O sétimo encontro consistiu na realização de uma entrevista individual com Profa. Marizinha Borges Sales, que ocorreu também em março de 2013, na sede do Centro Espírita Irmã Scheilla, onde ela preside os trabalhos da comunidade que o frequenta. A trajetória política de sua família figurou entre os principais temas abordados nesta circunstância.

Nos oitavo e nono encontros realizamos entrevista individual com Profa. Joseny Cajado. No oitavo encontro nos reunimos com ela nas dependências da Escola Agrotécnica (atual CETEP-Vale do Jiquiriçá) onde atuou por muitos anos como Vice-diretora. E o nono encontro foi realizado, ainda continuando a entrevista com ela, na sede da Associação das Voluntárias da Comunidade de Amargosa, onde ela realiza sua vocação filantrópica. Ambos também aconteceram em março de 2013.
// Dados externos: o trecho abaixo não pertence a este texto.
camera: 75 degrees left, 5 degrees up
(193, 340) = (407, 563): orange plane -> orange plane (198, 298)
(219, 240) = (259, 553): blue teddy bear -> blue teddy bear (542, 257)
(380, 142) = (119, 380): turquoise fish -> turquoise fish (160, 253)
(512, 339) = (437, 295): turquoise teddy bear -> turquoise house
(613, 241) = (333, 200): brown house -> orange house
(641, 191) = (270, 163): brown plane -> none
Do mesmo modo, nos décimo e décimo primeiro encontros que realizamos em março de 2013, entrevistamos individualmente Suzete Sampaio, a única das Meninas que deixou o magistério e se dedicou a outra profissão. No décimo momento acompanhamos uma tarde de seu trabalho junto aos idosos da Fazenda Esperança, um asilo caritativo que abriga idosos carentes de Amargosa e região. No décimo primeiro nos dedicamos a ouvir sua trajetória de vida, as razões que a motivaram a deixar o magistério, o retorno a Amargosa e a escolha pela dedicação à Pastoral do Idoso.

O décimo segundo encontro foi coletivo, realizado em março de 2013. Participamos de uma reunião do Estudo Bíblico que foi conduzida por Profa. Conceição Rezende em sua residência. Nesta oportunidade foi possível compreender a necessidade que as Meninas sentem de se manter ativas, planejando e conduzindo atividades sociais. Percebemos também divergências entre elas a respeito do modo como interpretam e vivenciam a espiritualidade. Sete25 membros do Grupo participaram desta reunião além da equipe de filmagem.
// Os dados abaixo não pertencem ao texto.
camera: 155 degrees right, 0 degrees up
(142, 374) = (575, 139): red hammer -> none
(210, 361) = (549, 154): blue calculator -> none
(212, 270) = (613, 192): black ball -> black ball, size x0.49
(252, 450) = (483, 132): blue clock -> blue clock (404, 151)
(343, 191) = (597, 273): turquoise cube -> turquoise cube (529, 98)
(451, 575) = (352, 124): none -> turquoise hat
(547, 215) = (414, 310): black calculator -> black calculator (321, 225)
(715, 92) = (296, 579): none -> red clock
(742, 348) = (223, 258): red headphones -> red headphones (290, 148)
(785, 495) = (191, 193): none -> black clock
Por fim, o último encontro, também realizado em março de 2013, foi coletivo e organizado com a ajuda de Profa. Regina Vaz de Almeida, que além de abrir sua residência para a ocasião, preparou os álbuns temáticos com fotografias e documentos que motivaram a apresentação das memórias. Este encontro reuniu Profa. Regina, Profa. Noélia e Profa. Belarmina e, mesmo com uma diversidade enorme de caminhos temáticos disponíveis nos álbuns, o tema da noite retornou ao tempo de escola, quando elas exploraram temas relacionados à juventude delas, o período de internato e também o tempo do trabalho.
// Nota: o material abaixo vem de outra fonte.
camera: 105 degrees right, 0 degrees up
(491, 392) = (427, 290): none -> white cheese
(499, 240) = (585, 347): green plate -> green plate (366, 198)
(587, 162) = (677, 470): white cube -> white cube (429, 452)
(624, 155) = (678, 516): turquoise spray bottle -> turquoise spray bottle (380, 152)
Mas nosso trabalho investigativo não esteve restrito às entrevistas que realizamos com as integrantes do Grupo, nós procedemos também com visitas ao Ginásio Santa Bernadete, às dependências paroquiais e à residência das Irmãs Sacramentinas, onde inclusive se localiza uma pequena biblioteca que abriga documentos que contêm e registram a história desta Congregação em Amargosa. Durante o ano de 2012 realizamos visitas sistemáticas à residência das Irmãs Sacramentinas em Amargosa. Nestas oportunidades, sua biblioteca, bem como o acervo de documentos antigos da Congregação, foram colocados à disposição de nosso estudo. Assim, nos dedicamos ao estudo dos documentos da Congregação em Amargosa e compartilhamos do

convívio com as Irmãs Sacramentinas a fim de nos sensibilizarmos para aprendizagem sobre seu modo de ser e viver.